As mãos dela já não eram mais tão firmes, e ela sempre odiara fósforos. Brem que a filha já lhe tinha dado um daqueles acendedores de apertar, mas ela se recusava discretamente a clicar aquela geringonça, por mania e gosto em depeneder um pouquinho dele. Como era teimosa a sua velha!

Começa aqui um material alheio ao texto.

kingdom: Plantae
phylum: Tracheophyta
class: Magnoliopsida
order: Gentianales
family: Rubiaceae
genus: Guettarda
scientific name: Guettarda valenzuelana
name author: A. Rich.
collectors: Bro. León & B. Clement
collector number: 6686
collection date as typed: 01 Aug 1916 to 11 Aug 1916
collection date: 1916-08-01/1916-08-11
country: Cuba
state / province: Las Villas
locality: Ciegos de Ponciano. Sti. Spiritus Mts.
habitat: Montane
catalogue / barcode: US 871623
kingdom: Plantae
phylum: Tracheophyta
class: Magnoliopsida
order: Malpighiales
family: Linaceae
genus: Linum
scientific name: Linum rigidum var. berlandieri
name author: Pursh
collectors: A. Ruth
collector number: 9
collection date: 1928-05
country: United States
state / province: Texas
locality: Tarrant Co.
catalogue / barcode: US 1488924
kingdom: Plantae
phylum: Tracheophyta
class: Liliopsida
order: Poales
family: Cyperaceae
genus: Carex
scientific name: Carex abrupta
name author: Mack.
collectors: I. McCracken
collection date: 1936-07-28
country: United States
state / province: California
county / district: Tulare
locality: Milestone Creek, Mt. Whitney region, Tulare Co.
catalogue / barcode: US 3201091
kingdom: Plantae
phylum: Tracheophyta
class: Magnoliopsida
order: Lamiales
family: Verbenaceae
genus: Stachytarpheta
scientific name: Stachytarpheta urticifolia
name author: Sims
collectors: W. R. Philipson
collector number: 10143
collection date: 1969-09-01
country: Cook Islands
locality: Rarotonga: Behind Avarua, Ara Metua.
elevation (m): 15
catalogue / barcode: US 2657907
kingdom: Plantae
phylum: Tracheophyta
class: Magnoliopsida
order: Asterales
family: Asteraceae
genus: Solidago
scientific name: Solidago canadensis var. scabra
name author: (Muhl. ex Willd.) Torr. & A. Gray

Ele tomou a caixinha das mãos da mulher e acendeu o fogão, enquanto ela tirava a cestinha de frutas artificiais do centro da mesa. Ela foi até o armário, pegou talheres e copos, e, vendo o companheiro abrir e fechar as gavetas com jeito de paisagem, sorriu miúdo calmamente enquanto punha a mesa. "Joguei fora."

Havia mais de cinqüenta anos que ela dava fim aos seus cigarros de tempos em tempos. Ultimamente o médico ainda a instigava -e ela se aproveitava, que sabia que eletinha horror a médico. Deixou, então, de se irritar com essa saudável provocação; mesmo porque, havia iguais mais-de-cinqüenta-anos que ele lhe prometia parar de fumar. Compraria mais no dia seguinte.

Tomaram a sopa com alguma conversa. A empregada comprou batatas, o escândalo do presidente da câmara, o filho ligou de Lisboa. Perguntara pelo pai, e lamentara não encontrá-lo em casa . Ela recolheu as tigelas, e um longo silêncio então se instalou: seus pensamentos, porém, convergiram e divergiram intimamente. Ela lembrava dos filhos ainda pequenos, de ninar o menino com música alemã, do marido assistindo fórmula 1 com a menina, dos sobrinhos passarem a noite em sua casa, dos aniversários, namorados e notas baixas. Ele pensava na sogra, nos cunhados, nos irmãos, na mãe, no pai nos avós -e que estranho era, agora reparava, pensar que ele, avô, já fora neto e muito neto.

E ali estavam eles: ela à pia, ele à mesa, a vida pairando sobre os móveis e bibelôs. Bom-dias e boa-tardes, por mais de dois terços de suas vidas eles os deram juntos. Quiseram, fizeram, perderam; receberam, despediram. E ali continuavam eles. No quarto, deitados lado a lado, discretamente contemplaram um ao outro. E como há muito não faziam, se lembraram do que fez os últimos cinqüenta anos terem sido como foram. Ela, nos caminhos traçados no rosto forte e nas mãos delicadas do marido. Ele, na vaga das ancas dela que, dum jeito ou de outro, tinham sido sempre a origem de sua vida. E como num espelho mental, tiveram um medo-saudade ao chocarem seus olhares contemplativos.

Naquela noite, nenhum dos dois desligou seu abajur.